* [Requirement A]
Please copy the records exactly, from the line with "Niet gecategoriseerd" up to and including the last line of the records, and leave the pictures out of your copy.

[Opening Passage for review section]

Another advantage of Supermicro's solutions is its direct liquid-cooling (DLC) technology. Traditionally, computing hardware is cooled by moving air across the unit, which isn't the most efficient way to cool these units. Supermicro's DLC technology moves liquid across the surface (contained in tubes), which is a far more efficient way to cool them. Furthermore, because these units don't have to account for airflow, Supermicro's clients can pack more server racks into a given space, which helps decrease building costs. Supermicro estimates that this provides up to 40% energy savings and 80% space savings.
Supermicro also has key partnerships in the industry, most notably with Nvidia. Nvidia's most powerful chip, based on Blackwell architecture, can be placed in servers purpose-built to hold those exact GPUs, helping users squeeze out every last bit of performance from these chips.
Supermicro's latest results weren't the company's best
In Supermicro's third quarter of fiscal year 2025 (ended March 31), sales rose 19% year over year to $4.6 billion. While that's solid growth, the company faces some headwinds due to tariffs. Supermicro also faces some headwinds moving into next quarter, with revenue expected to be about $6 billion at the midpoint of guidance, indicating 13% growth.

[Closing Passage for review section]
[Opening The input section]

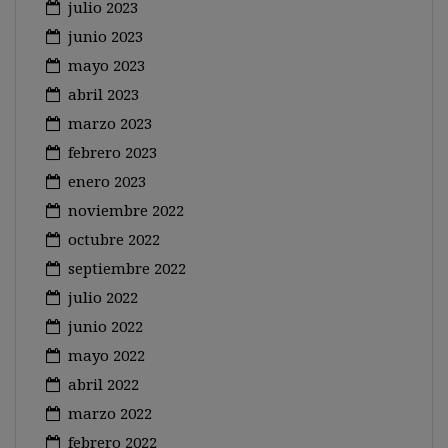
julio 2023
junio 2023
mayo 2023
abril 2023
marzo 2023
febrero 2023
enero 2023
noviembre 2022
octubre 2022
septiembre 2022
julio 2022
junio 2022
mayo 2022
abril 2022
marzo 2022
febrero 2022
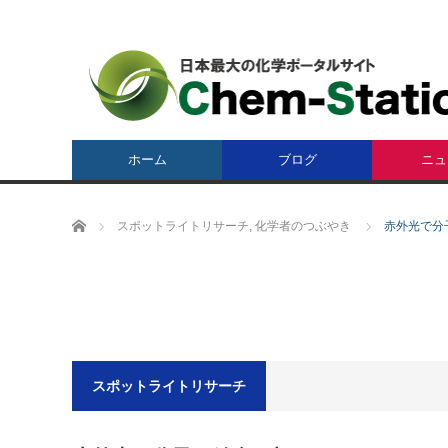
ホーム
ブログ
ニュ
ホーム
スポットライトリサーチ
,
化学者のつぶやき
赤外光で分
スポットライトリサーチ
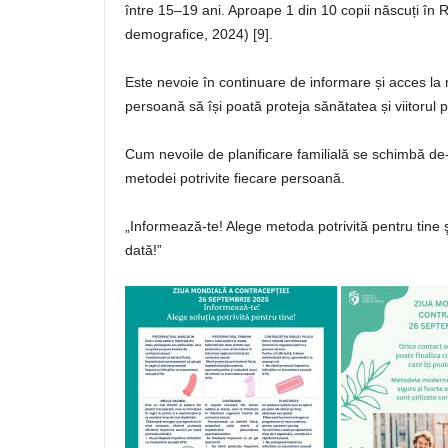
între 15–19 ani. Aproape 1 din 10 copii născuți 
demografice, 2024) [9].
Este nevoie în continuare de informare și acces la
persoană să își poată proteja sănătatea și viitorul p
Cum nevoile de planificare familială se schimbă de-a
metodei potrivite fiecare persoană.
„Informează-te! Alege metoda potrivită pentru tine şi
dată!”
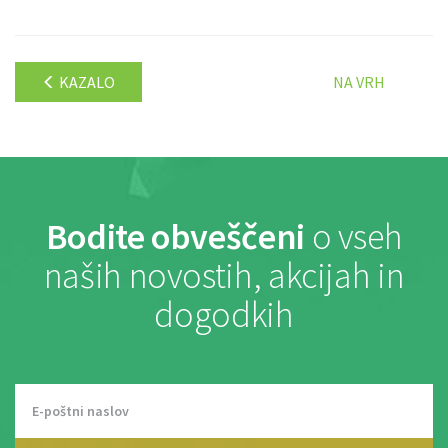
KAZALO
NA VRH
Bodite obveščeni
o vseh
naših novostih, akcijah in
dogodkih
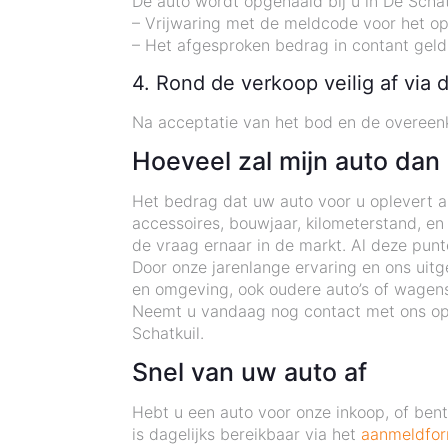
De auto wordt opgehaald bij u in De Scha
– Vrijwaring met de meldcode voor het o
– Het afgesproken bedrag in contant geld
4. Rond de verkoop veilig af via 
Na acceptatie van het bod en de overeenk
Hoeveel zal mijn auto dan
Het bedrag dat uw auto voor u oplevert als
accessoires, bouwjaar, kilometerstand, en
de vraag ernaar in de markt. Al deze pun
Door onze jarenlange ervaring en ons uitg
en omgeving, ook oudere auto’s of wagens
Neemt u vandaag nog contact met ons op 
Schatkuil.
Snel van uw auto af
Hebt u een auto voor onze inkoop, of be
is dagelijks bereikbaar via het
aanmeldfor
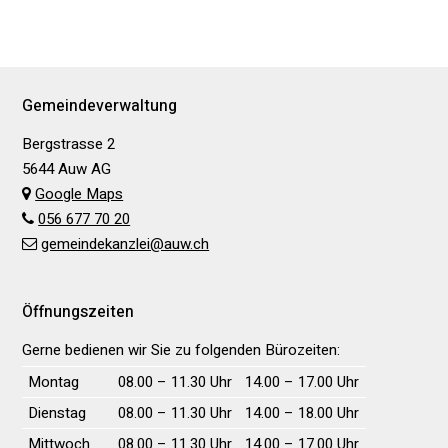
Footer
Gemeindeverwaltung
Bergstrasse 2
5644 Auw AG
Google Maps
056 677 70 20
gemeindekanzlei@auw.ch
Öffnungszeiten
Gerne bedienen wir Sie zu folgenden Bürozeiten:
Wochentag
Vormittag
Nachmittag
Montag
08.00 – 11.30 Uhr
14.00 – 17.00 Uhr
Dienstag
08.00 – 11.30 Uhr
14.00 – 18.00 Uhr
Mittwoch
08.00 – 11.30 Uhr
14.00 – 17.00 Uhr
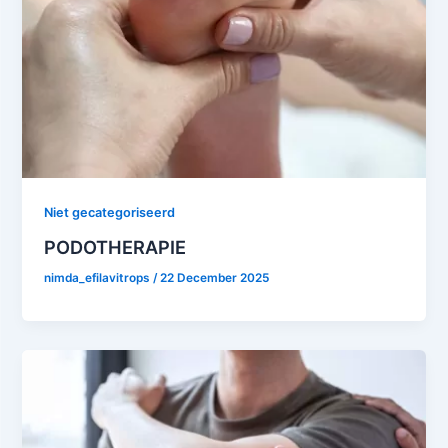
Niet gecategoriseerd
PODOTHERAPIE
nimda_efilavitrops
/
22 December 2025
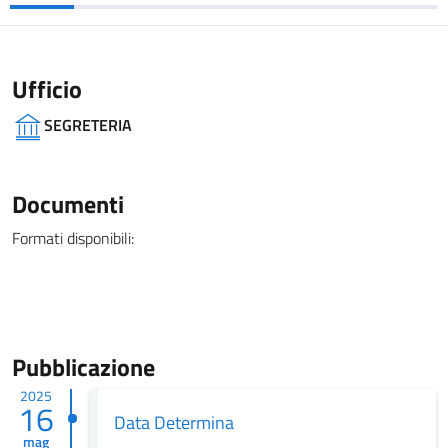
Ufficio
SEGRETERIA
Documenti
Formati disponibili:
Pubblicazione
2025
16
Data Determina
mag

[Closing The input section]

* [Requirement B]
Carry on the passage about Supermicro from its final sentence.

* [Task response A]
Niet gecategoriseerd
PODOTHERAPIE
nimda_efilavitrops
/
22 December 2025
Ufficio
SEGRETERIA
Documenti
Formati disponibili:
Pubblicazione
2025
16
Data Determina
mag

* [Task response B]
However, one area where Supermicro shines is its valuation, as shares can be scooped up for a dirt-cheap level. Supermicro's stock trades for just 15.2 times fiscal year 2026's earnings, which is far cheaper than most of the AI stocks in the market, which commonly trade in the high-20s to the low-30s range.
SMCI PE Ratio (Forward 1y) data by YCharts
As Supermicro figures out tariffs and shifts supply chains around, it could see its growth start to reaccelerate, as AI demand is still massive. Nvidia forecast, using third-party data, that data center capital expenditures would reach $400 billion in 2024 but could rise to $1 trillion by 2028. Should this occur, Supermicro will see its business rapidly expand due to the field in which it's playing.
That kind of growth could send Supermicro's stock soaring if it can capture the bulk of server infrastructure, making Supermicro a potentially fantastic buy to capitalize on the AI arms race that's still heating up.